The code also requires that researchers receive informed consent from human subjects before conducting research on them -- and Ashley Madison users obviously never gave such consent. For that reason, there's a major risk that an IRB would reject a researcher's request to use the data (unless, of course, the researcher emailed the users to get consent first).

"If I were sitting on an institutional review board at a university and one of our faculty came to us asking to write a study based on this data, I wouldn't be willing to approve that," said research ethics expert Dr. Gerald Koocher, dean of the College of Science and Health at DePaul University. "To me, it would seem like an unreasonable intrusion, because it's based on data stolen from people who had an expectation of privacy."

Some researchers, though, said they thought that because the hack put this data in the public domain, it is now fair game -- so much so that a researcher wishing to conduct a study wouldn't have to get approval from an IRB.

"When you have publicly available data, you don't need informed consent to use it," explained infidelity researcher Dr. Kelly Campbell of California State University, San Bernardino.

Yet the biggest -- and toughest -- question of all concerns the ethics, and even legality, of using data stemming from a hack that was itself obviously a criminal act.

That was the central issue of dispute in two discussions that sprang up this month on online message forums Reddit and ResearchGate. On both sites, researchers asked whether they could use data from the Ashley Madison hack -- and on both sites, a throng of other users slammed the original poster for even raising the issue.

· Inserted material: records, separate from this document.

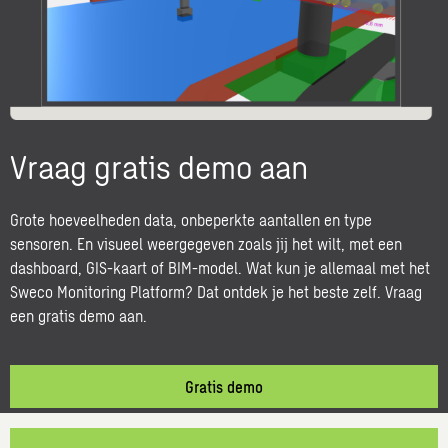
Vraag gratis demo aan
Grote hoeveelheden data, onbeperkte aantallen en type
sensoren. En visueel weergegeven zoals jij het wilt, met een
dashboard, GIS-kaart of BIM-model. Wat kun je allemaal met het
Sweco Monitoring Platform? Dat ontdek je het beste zelf. Vraag
een gratis demo aan.
Gratis demo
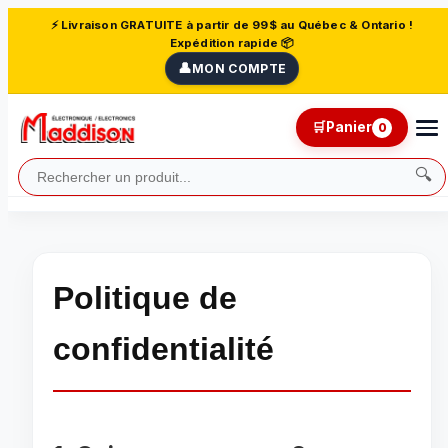
⚡ Livraison GRATUITE à partir de 99$ au Québec & Ontario !
Expédition rapide 📦
👤
MON COMPTE
🛒
Panier
0
🔍
Politique de
confidentialité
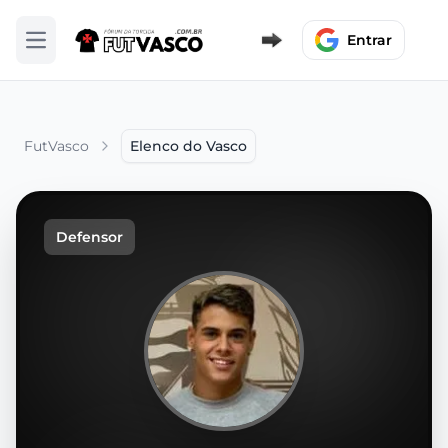
Entrar
Abrir menu
FutVasco
Elenco do Vasco
Defensor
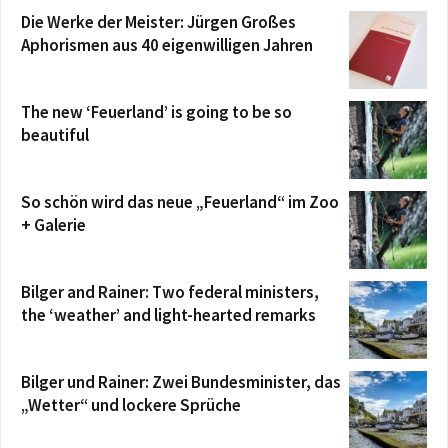
Die Werke der Meister: Jürgen Großes
Aphorismen aus 40 eigenwilligen Jahren
The new ‘Feuerland’ is going to be so
beautiful
So schön wird das neue „Feuerland“ im Zoo
+ Galerie
Bilger and Rainer: Two federal ministers,
the ‘weather’ and light-hearted remarks
Bilger und Rainer: Zwei Bundesminister, das
„Wetter“ und lockere Sprüche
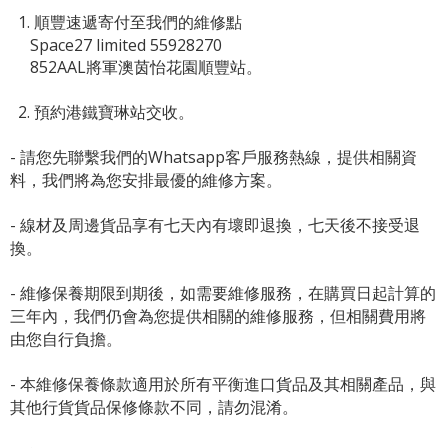
1. 順豐速遞寄付至我們的維修點
Space27 limited 55928270
852AAL將軍澳茵怡花園順豐站。
2. 預約港鐵寶琳站交收。
- 請您先聯繫我們的
Whatsapp客戶服務熱線
，提供相關資
料，我們將為您安排最優的維修方案。
- 線材及周邊貨品享有七天內有壞即退換，七天後不接受退
換。
- 維修保養期限到期後，如需要維修服務，在購買日起計算的
三年內，我們仍會為您提供相關的維修服務，但相關費用將
由您自行負擔。
- 本維修保養條款適用於所有平衡進口貨品及其相關產品，與
其他行貨貨品保修條款不同，請勿混淆。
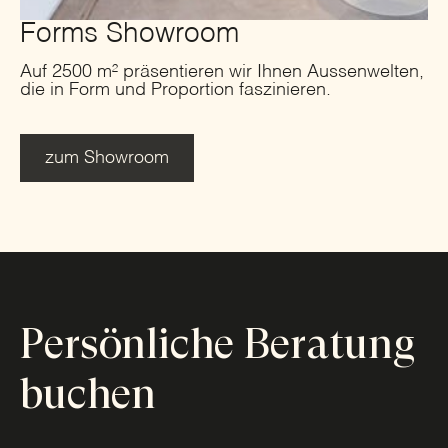
Forms Showroom
Auf 2500 m² präsentieren wir Ihnen Aussenwelten,
die in Form und Proportion faszinieren.
zum Showroom
Persönliche Beratung
buchen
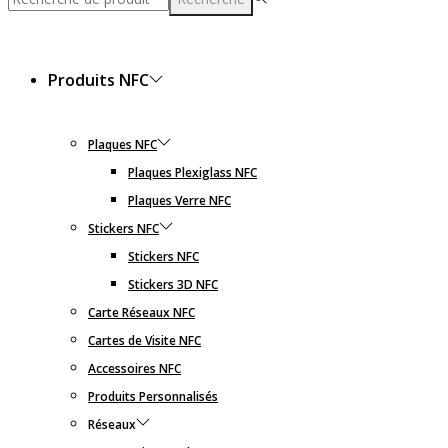
Produits NFC
Plaques NFC
Plaques Plexiglass NFC
Plaques Verre NFC
Stickers NFC
Stickers NFC
Stickers 3D NFC
Carte Réseaux NFC
Cartes de Visite NFC
Accessoires NFC
Produits Personnalisés
Réseaux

Experts who spoke with The Huffington Post were more circumspect. Many agreed that using the data is, at least, ethically dubious. They noted that analyzing the data effectively endorses the hack, and could encourage future hackers to release similar data. They said that anyone interested in using data from such a compromised source would have to think carefully about whether the insights gained outweigh the ethical cost.

"The idea is that if it's really going to add to scientific understanding, then at least something good is going to come out of something horrific," Hesse-Biber said. "But the question is always what new stuff is actually learned in these cases."

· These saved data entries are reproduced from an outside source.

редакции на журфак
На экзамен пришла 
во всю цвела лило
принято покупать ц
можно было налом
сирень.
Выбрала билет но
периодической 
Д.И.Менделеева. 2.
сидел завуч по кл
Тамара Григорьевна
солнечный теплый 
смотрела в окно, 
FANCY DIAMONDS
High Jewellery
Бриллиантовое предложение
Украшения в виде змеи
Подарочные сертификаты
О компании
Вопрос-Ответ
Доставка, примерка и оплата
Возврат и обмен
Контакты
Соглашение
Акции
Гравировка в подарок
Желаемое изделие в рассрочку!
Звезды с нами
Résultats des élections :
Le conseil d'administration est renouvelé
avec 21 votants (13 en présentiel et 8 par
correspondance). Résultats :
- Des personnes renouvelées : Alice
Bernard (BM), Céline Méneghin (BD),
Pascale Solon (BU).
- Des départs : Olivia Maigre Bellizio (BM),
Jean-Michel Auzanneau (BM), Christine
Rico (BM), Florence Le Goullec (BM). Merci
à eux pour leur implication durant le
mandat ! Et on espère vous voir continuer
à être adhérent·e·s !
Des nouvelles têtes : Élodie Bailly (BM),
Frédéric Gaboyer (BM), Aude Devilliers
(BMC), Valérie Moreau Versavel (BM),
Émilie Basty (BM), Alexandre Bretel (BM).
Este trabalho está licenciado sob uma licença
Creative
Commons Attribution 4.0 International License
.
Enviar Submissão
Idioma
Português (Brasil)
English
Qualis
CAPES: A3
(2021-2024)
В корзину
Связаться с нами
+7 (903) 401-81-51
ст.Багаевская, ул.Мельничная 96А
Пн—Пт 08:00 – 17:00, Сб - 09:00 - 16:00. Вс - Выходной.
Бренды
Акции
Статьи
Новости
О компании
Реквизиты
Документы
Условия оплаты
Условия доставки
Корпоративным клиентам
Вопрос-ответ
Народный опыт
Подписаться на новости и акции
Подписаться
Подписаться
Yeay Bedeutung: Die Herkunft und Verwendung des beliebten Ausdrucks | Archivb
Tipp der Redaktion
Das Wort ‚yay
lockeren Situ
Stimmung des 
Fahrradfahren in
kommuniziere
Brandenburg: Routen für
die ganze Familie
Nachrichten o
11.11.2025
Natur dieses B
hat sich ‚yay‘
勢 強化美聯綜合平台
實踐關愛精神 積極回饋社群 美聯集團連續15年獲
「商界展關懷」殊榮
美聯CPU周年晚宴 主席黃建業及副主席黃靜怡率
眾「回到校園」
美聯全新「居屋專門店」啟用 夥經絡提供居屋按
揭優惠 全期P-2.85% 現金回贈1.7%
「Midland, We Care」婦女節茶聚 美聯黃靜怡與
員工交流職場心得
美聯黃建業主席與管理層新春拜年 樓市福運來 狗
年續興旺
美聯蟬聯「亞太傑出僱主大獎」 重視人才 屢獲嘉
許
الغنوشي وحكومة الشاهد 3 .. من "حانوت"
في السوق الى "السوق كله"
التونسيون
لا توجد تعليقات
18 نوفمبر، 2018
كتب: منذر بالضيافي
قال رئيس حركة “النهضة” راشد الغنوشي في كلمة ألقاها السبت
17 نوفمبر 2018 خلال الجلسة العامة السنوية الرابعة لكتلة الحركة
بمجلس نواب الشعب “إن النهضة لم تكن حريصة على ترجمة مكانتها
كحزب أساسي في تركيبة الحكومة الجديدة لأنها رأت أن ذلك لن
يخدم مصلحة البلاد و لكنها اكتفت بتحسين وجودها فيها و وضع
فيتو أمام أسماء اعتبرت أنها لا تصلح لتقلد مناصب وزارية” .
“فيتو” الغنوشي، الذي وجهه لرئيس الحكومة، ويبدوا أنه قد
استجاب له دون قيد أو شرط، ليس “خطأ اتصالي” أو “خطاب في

Jennifer Granick, a law professor at the Stanford Center for Internet and Society, said that the legal questions around the hack are still murky, but a few things are clear. Researchers using this data would not, she said, be guilty of any federal crime, because they are not involved in any way in the hack itself. She said a researcher who downloaded the data might theoretically run afoul of their state's statute on possession of stolen property. But, she explained, some of these statutes don't apply to digital data, and prosecutors have been very reluctant to go after individuals for cases like this.

"I think that the risk to people for getting in any kind of criminal trouble is really low," Granick said.

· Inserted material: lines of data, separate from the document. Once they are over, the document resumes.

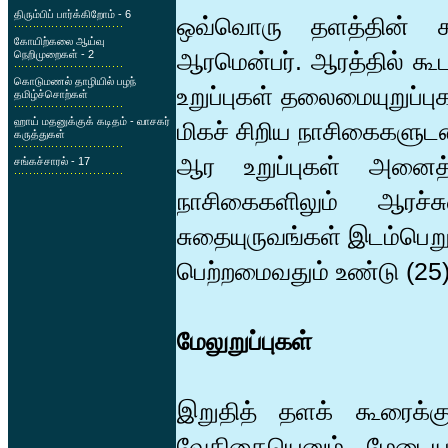
திரும்பிப் பார்க்கிறோம் - 6
ஒவ்வொரு தளத்தின் கூர
கோயிற்கலை ஆய்வு
ஆரமென்பர். ஆரத்தில் கூ
நெறிமுறைகள் - 2
கொடுமணல் தாழியில் பழந்
உறுப்புகள் தலைமையுறுப்
தமிழ்ச்சொற்கள்
ஹாய் மதனுக்குக் கடிதம் - வாசகர்
மிகச் சிறிய நாசிகைகளுடன
கருத்துகள்
ஆர உறுப்புகள் அனைத்த
சங்கச்சாரல் - 17
நாசிகைகளிலும் ஆரச்ச
சுதையுருவங்கள் இடம்பெறு
பெற்றமைவதும் உண்டு (25)
மேலுறுப்புகள்
இறுதித் தளக் கூரைக்க
வேதிகையெனும் மேடையமை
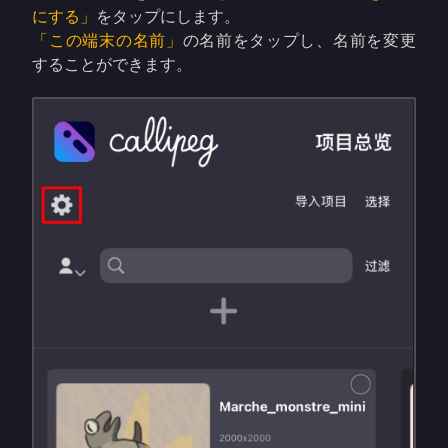
にする」
をタップにします。
「この端末の名前」
の名前をタップし、名前を変更
することができます。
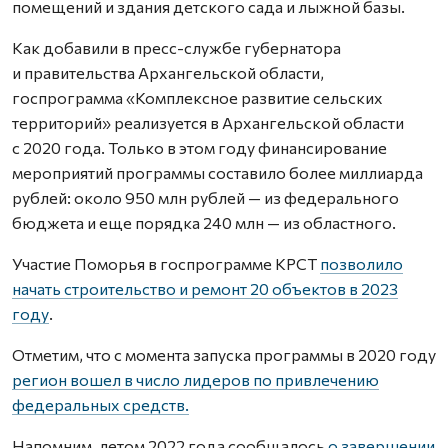
помещений и здания детского сада и лыжной базы.
Как добавили в пресс-службе губернатора
и правительства Архангельской области,
госпрограмма «Комплексное развитие сельских
территорий» реализуется в Архангельской области
с 2020 года. Только в этом году финансирование
мероприятий программы составило более миллиарда
рублей: около 950 млн рублей — из федерального
бюджета и еще порядка 240 млн — из областного.
Участие Поморья в госпрограмме КРСТ
позволило
начать строительство и ремонт 20 объектов в 2023
году
.
Отметим, что с момента запуска программы в 2020 году
регион вошел в число лидеров по привлечению
федеральных средств.
Напомним, летом 2022 года сообщалось
о завершении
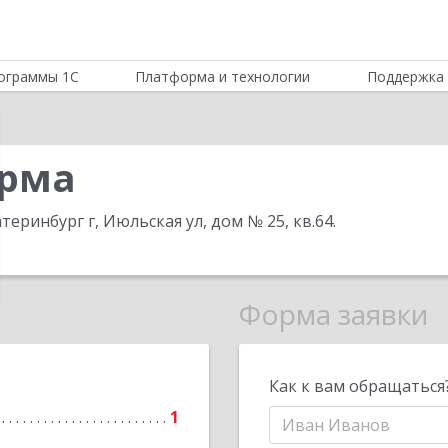
ограммы 1С
Платформа и технологии
Поддержка 
орма
теринбург г, Июльская ул, дом № 25, кв.64
.
Форма заявки
Как к вам обращаться
1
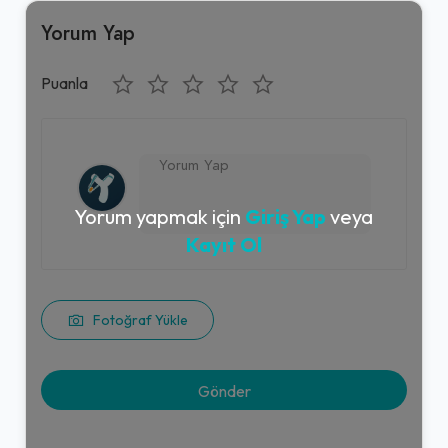
Yorum Yap
Puanla
Yorum yapmak için
Giriş Yap
veya
Kayıt Ol
Fotoğraf Yükle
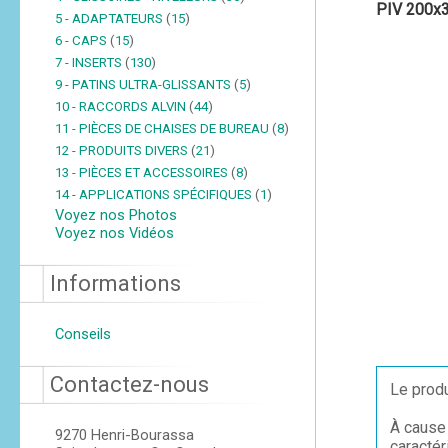
PIV 200x
5 - ADAPTATEURS
(
15
)
6 - CAPS
(
15
)
7 - INSERTS
(
130
)
9 - PATINS ULTRA-GLISSANTS
(
5
)
10 - RACCORDS ALVIN
(
44
)
11 - PIÈCES DE CHAISES DE BUREAU
(
8
)
12 - PRODUITS DIVERS
(
21
)
13 - PIÈCES ET ACCESSOIRES
(
8
)
14 - APPLICATIONS SPÉCIFIQUES
(
1
)
Voyez nos Photos
Voyez nos Vidéos
Informations
Conseils
Contactez-nous
Le produ
À cause 
9270 Henri-Bourassa
caractér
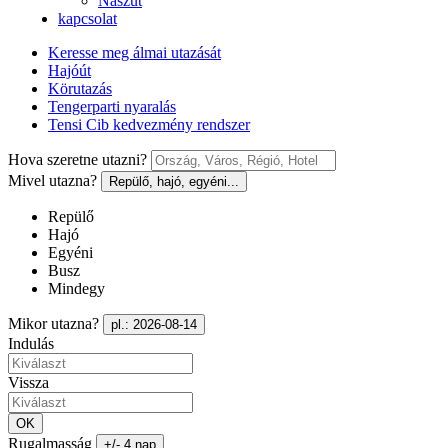
Nászút
kapcsolat
Keresse meg álmai utazását
Hajóút
Körutazás
Tengerparti nyaralás
Tensi Cib kedvezmény rendszer
Hova szeretne utazni?
Mivel utazna?
Repülő, hajó, egyéni...
Repülő
Hajó
Egyéni
Busz
Mindegy
Mikor utazna?
pl.: 2026-08-14
Indulás
Vissza
OK
Rugalmasság
+/- 4 nap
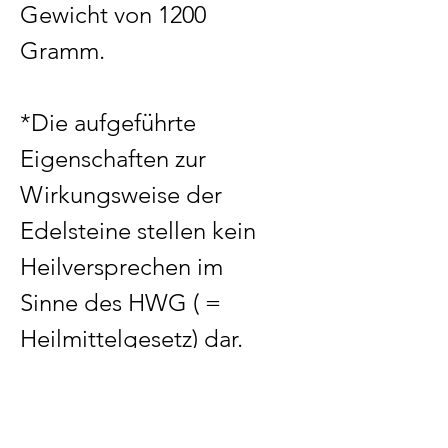
Gewicht von 1200
Gramm.
*Die aufgeführte
Eigenschaften zur
Wirkungsweise der
Edelsteine stellen kein
Heilversprechen im
Sinne des HWG ( =
Heilmittelgesetz) dar.
Sie ersetzen keinesfalls
den Gang zum Arzt. Alle
nachgesagten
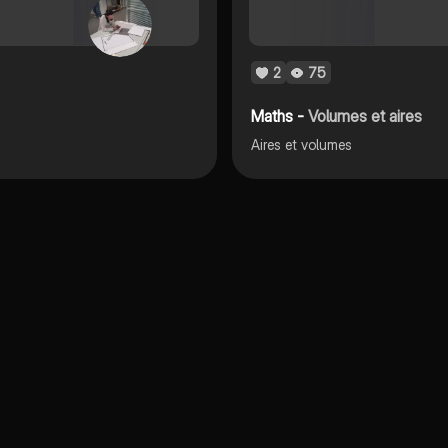
2
75
Maths -
Volumes et aires
Aires et volumes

Granick admitted that researchers might be open to lawsuits from individuals whose data was hacked, or even from Ashley Madison, but said that such lawsuits would be unlikely to prevail.

"I'm not saying they have great cases," she said, "but nobody likes to be sued."

In the end, any one, or even two, of these issues might be surmountable -- but all together, they may just present too risky a data set for use. But that doesn't mean they'll have no impact on infidelity research as a whole. Indeed, the Ashley Madison hack could well spark broader interest in the topic and study.

"The stuff that's coming out in the news could serve as the impetus for research and data that are collected in a more sound way, where you don't have all of these ethical and other sorts of concerns," Lehmiller said. "That's probably the more likely influence it's gonna have."